A media from Belgium reported that Google Assistant and the smart speaker Google Home can record the voice and their staff can listen to them. The media even stated that there were more than a thousand quotes in which 153 of them are conversations that should not be recorded. The users might not activate it with the command “OK Google”. Those private conversations are including parents-children conversations, intimate conversations done by couples, and professional calls that contain secret information.

The problem is, in terms and conditions given by those products, it is said that any voice messages that are asked to Google Home and Google Assistant will be recorded and saved. Many users may ignore those matters based on the facts that they don’t know anything about these matters. On the other hand, something that is not stated in terms and conditions is permissions for Google staff to listen to the recorded quotes.

The controversy is getting bigger after people know that Google’s competitors, Amazon and Facebook tend to look more professional. Those technology companies make sure to exclude themselves in any product they produce unless; it is the requests from their customers. This way, users’ privacy can be kept better.

One of the protests was stated by Jim Killock, the Executive Director of Open Rights Group. He said that companies should do the right thing and make sure people choose to be recorded. Additionally, based on his opinion, it is funny to force people or customers to check whether every company intrudes their home or not.

The statement comes out after Google defends them by saying that about one of 500 users is subject to the human checks.

Is it true that Amazon and Apple excluded in the practice?

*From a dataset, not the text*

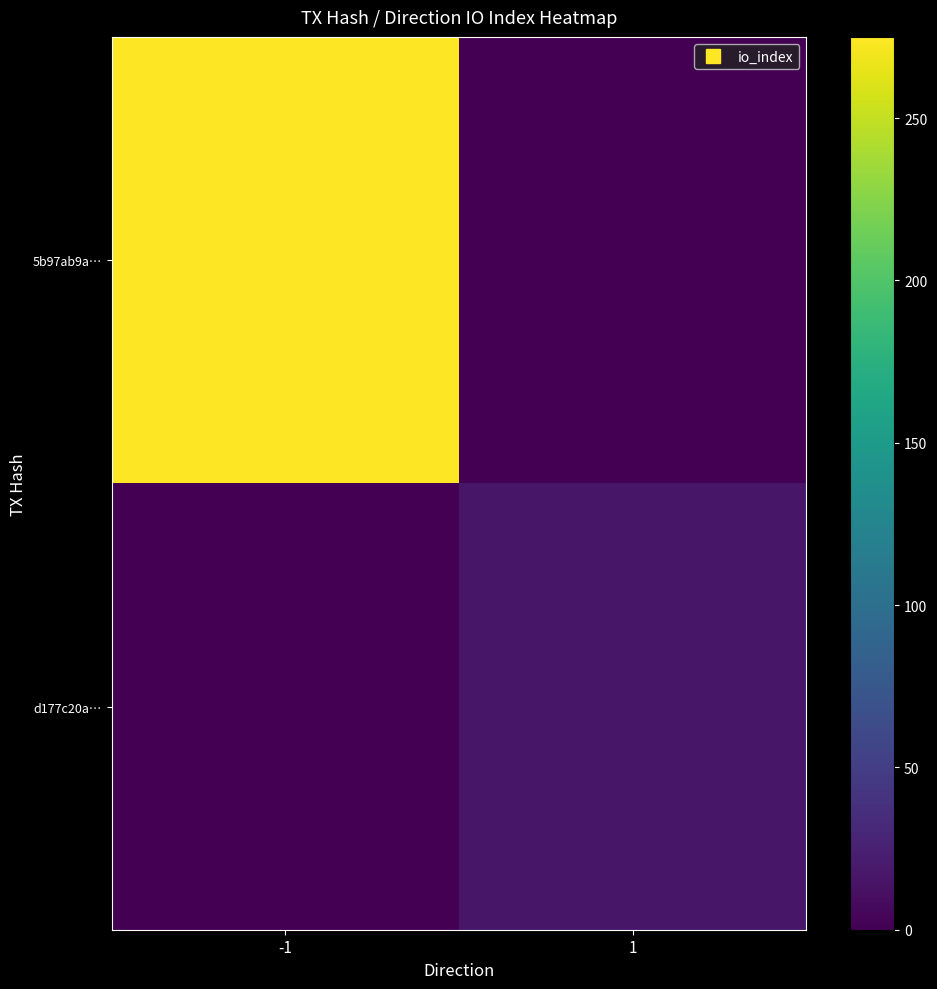

What is the spread (max minus min) of values at -1?

275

The main accusation comes to Google as they have been confessed to the ability of staff to listen to private quotes. Meanwhile, other companies defend themselves to do the same practice. However, the different thing is said by the Bloomberg News Agency. The company reported some technology companies including Amazon, Google, and Apple were involved in the practice.

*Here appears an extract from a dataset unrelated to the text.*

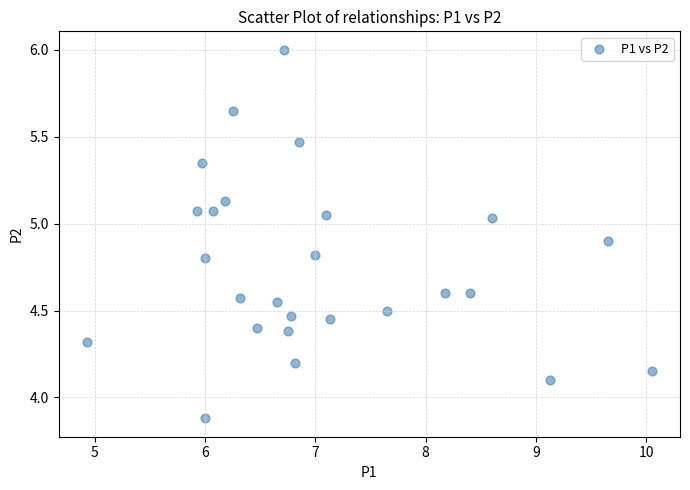

What is the range of Y values (max minus min)?

2.1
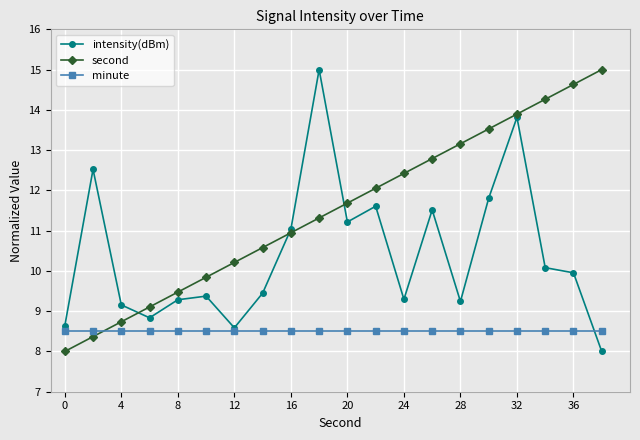

What is the average value of the second series?

11.5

The company’s involvement can be analyzed through some products and features available in the market, In general, some smart products are indeed equipped by staff label words and phrases. Words and phrases are mainly functioned to help improve voice-recognition accuracy in products’ software. And that’s true, some companies have such products. For example, they are Microsoft with their Xbox, Amazon with their Alexa recordings, and Facebook with their Opt Out for Portal Voice Recording Check.

Sure, the practice is considered common and reasonable. Without the feature, it is impossible for the companies to develop their products well and enjoy by customers. But it doesn’t reduce the fact that the customers’ privacy has been violated.

How to Solve the Problem

Undeniably, big technology companies have put many efforts to develop the feature applied in Google Assistant and Google Home. It is all to help customers to ease daily activities for sure. But in the future, it is expected that alternatives can be invented particularly to make sure customers’ privacy is kept well.

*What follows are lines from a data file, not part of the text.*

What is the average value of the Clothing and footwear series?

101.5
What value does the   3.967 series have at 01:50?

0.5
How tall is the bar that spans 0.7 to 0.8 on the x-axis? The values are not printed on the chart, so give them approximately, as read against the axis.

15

To solve this problem, at least for now, one of Google Assistant’s managers apologized for the mistake. He claimed that the quotes and data recorded are mainly used to make the product works. Besides, the setting menu was actually obviously shown that humans are included in the process.

Since the new technology how to make Google Assistant work well without human involvement has not been invented well, one solution seems good to use, at least for nowadays. Google planned to provide a feature that enables users to set the sensitivity level of the products. This way, the customers can choose the Google Assistant’s sensitivity. The more sensitive it is, there will be more quotes to be recorded.

The data stored are also automatically deleted after a few months. Therefore, there will not be records in the past to be played in the future. They are all gone except the customers themselves who have the willingness to keep them all.